__The task__. Convert the records, from their first line up to and including the line containing "d’être hors contrôle, enchaînant", into a Markdown table with the columns Row and Text line, numbering each line and skipping any blank ones. Leave the pictures out of the table.

━━━━━━━━━━━━━━━━

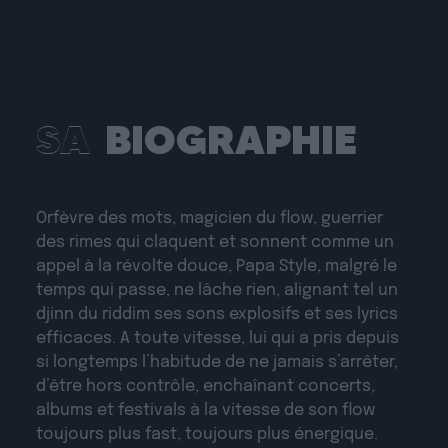
SA
BIOGRAPHIE
Orfèvre des mots, magicien du flow, guerrier
des rimes qui claquent et sonnent comme un
appel à la révolte douce, Papa Style, malgré le
temps qui passe, ne lâche rien, alignant tel un
djinn du riddim ses sons explosifs et ses lyrics
efficaces. A toute vitesse, lui qui a pris depuis
si longtemps l’habitude de ne jamais s’arrêter,
d’être hors contrôle, enchaînant concerts,
albums et festivals à la vitesse de son flow
toujours plus fast, toujours plus énergique.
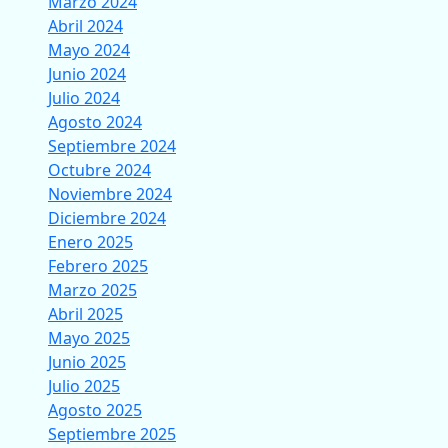
Marzo 2024
Abril 2024
Mayo 2024
Junio 2024
Julio 2024
Agosto 2024
Septiembre 2024
Octubre 2024
Noviembre 2024
Diciembre 2024
Enero 2025
Febrero 2025
Marzo 2025
Abril 2025
Mayo 2025
Junio 2025
Julio 2025
Agosto 2025
Septiembre 2025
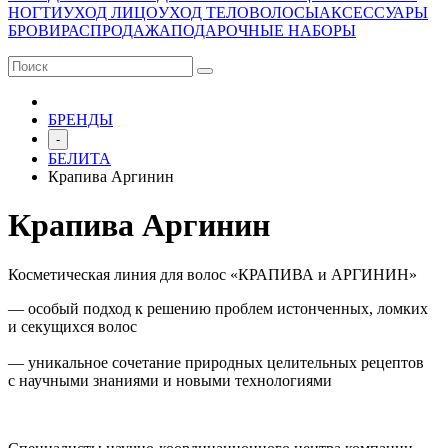
НОГТИ
УХОД ЛИЦО
УХОД ТЕЛО
ВОЛОСЫ
АКСЕССУАРЫ
БРОВИ
РАСПРОДАЖА
ПОДАРОЧНЫЕ НАБОРЫ
БРЕНДЫ
-
БЕЛИТА
Крапива Аргинин
Крапива Аргинин
Косметическая линия для волос «КРАПИВА и АРГИНИН»
— особый подход к решению проблем истонченных, ломких
и секущихся волос
— уникальное сочетание природных целительных рецептов
с научными знаниями и новыми технологиями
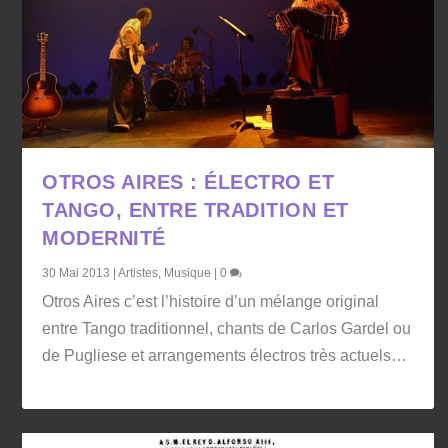
OTROS AIRES : ÉLECTRO ET
TANGO, ENTRE TRADITION ET
MODERNITÉ
30 Mai 2013
|
Artistes
,
Musique
|
0
Otros Aires c’est l’histoire d’un mélange original
entre Tango traditionnel, chants de Carlos Gardel ou
de Pugliese et arrangements électros très actuels…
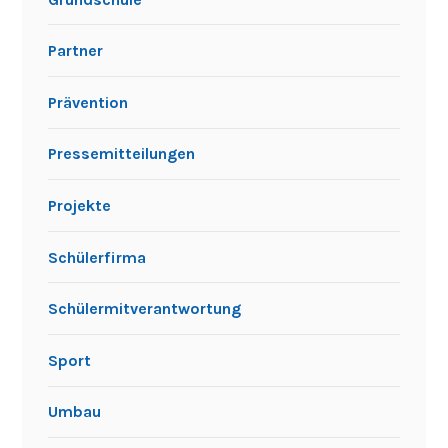
Partner
Prävention
Pressemitteilungen
Projekte
Schülerfirma
Schülermitverantwortung
Sport
Umbau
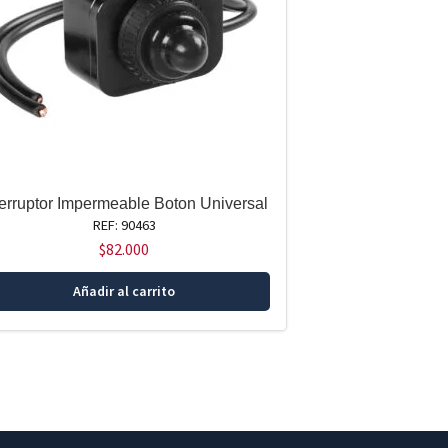
terruptor Impermeable Boton Universal
REF: 90463
$
82.000
Añadir al carrito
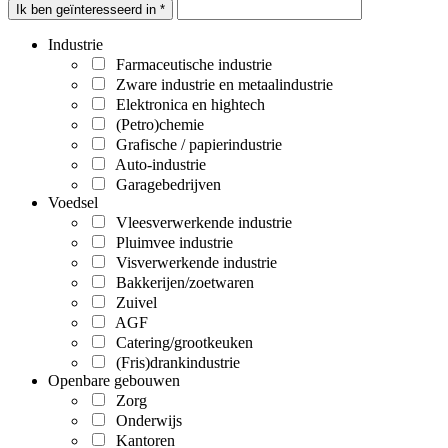
Ik ben geïnteresseerd in *
Industrie
Farmaceutische industrie
Zware industrie en metaalindustrie
Elektronica en hightech
(Petro)chemie
Grafische / papierindustrie
Auto-industrie
Garagebedrijven
Voedsel
Vleesverwerkende industrie
Pluimvee industrie
Visverwerkende industrie
Bakkerijen/zoetwaren
Zuivel
AGF
Catering/grootkeuken
(Fris)drankindustrie
Openbare gebouwen
Zorg
Onderwijs
Kantoren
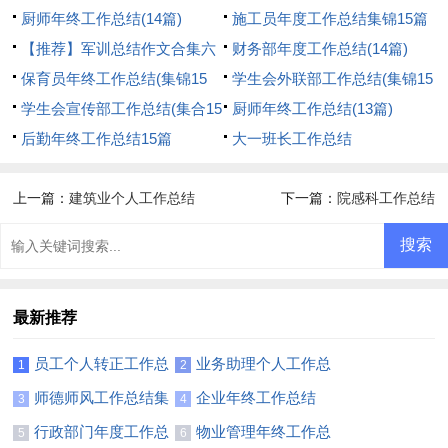
厨师年终工作总结(14篇)
施工员年度工作总结集锦15篇
【推荐】军训总结作文合集六
财务部年度工作总结(14篇)
篇
保育员年终工作总结(集锦15
学生会外联部工作总结(集锦15
篇)
学生会宣传部工作总结(集合15
篇)
厨师年终工作总结(13篇)
篇)
后勤年终工作总结15篇
大一班长工作总结
上一篇：
建筑业个人工作总结
下一篇：
院感科工作总结
最新推荐
员工个人转正工作总
业务助理个人工作总
1
2
结精选15篇
结13篇
师德师风工作总结集
企业年终工作总结
3
4
合15篇
(合集15篇)
行政部门年度工作总
物业管理年终工作总
5
6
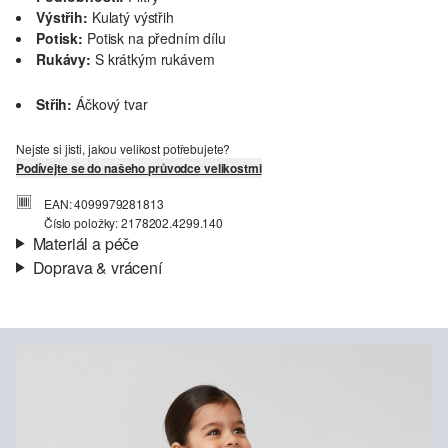
Výstřih:
Kulatý výstřih
Potisk:
Potisk na předním dílu
Rukávy:
S krátkým rukávem
Střih:
Áčkový tvar
Nejste si jisti, jakou velikost potřebujete?
Podívejte se do našeho průvodce velikostmi
EAN: 4099979281813
Číslo položky: 2178202.4299.140
Materiál a péče
Doprava & vrácení
Materiál:
Žerzej
Informace o přepravě
Charakteristika:
Měkké
Materiál:
Bavlna
Vaše objednávka bude odeslána do 4-8 pracovních dnů
prostřednictvím společnosti Česká pošta. Náklady na dopravu pro
standardní doručení jsou 119,00 Kč .
Vrácení zboží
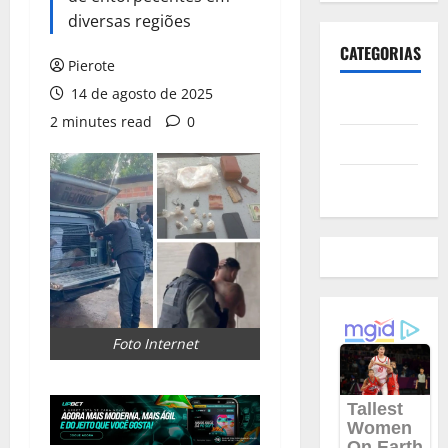
diversas regiões
CATEGORIAS
Pierote
14 de agosto de 2025
Polícia
2 minutes read
0
Política
Futebol
Foto Internet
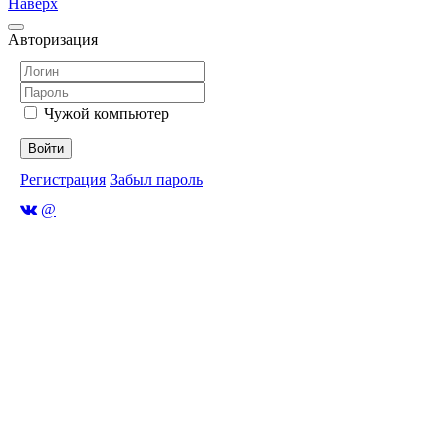
Наверх
Авторизация
Чужой компьютер
Войти
Регистрация
Забыл пароль
@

━━━━━━━━━━━━━━━━

__Output of the task__.
| Row | Text line |
|---|---|
| 1 | SA |
| 2 | BIOGRAPHIE |
| 3 | Orfèvre des mots, magicien du flow, guerrier |
| 4 | des rimes qui claquent et sonnent comme un |
| 5 | appel à la révolte douce, Papa Style, malgré le |
| 6 | temps qui passe, ne lâche rien, alignant tel un |
| 7 | djinn du riddim ses sons explosifs et ses lyrics |
| 8 | efficaces. A toute vitesse, lui qui a pris depuis |
| 9 | si longtemps l’habitude de ne jamais s’arrêter, |
| 10 | d’être hors contrôle, enchaînant concerts, |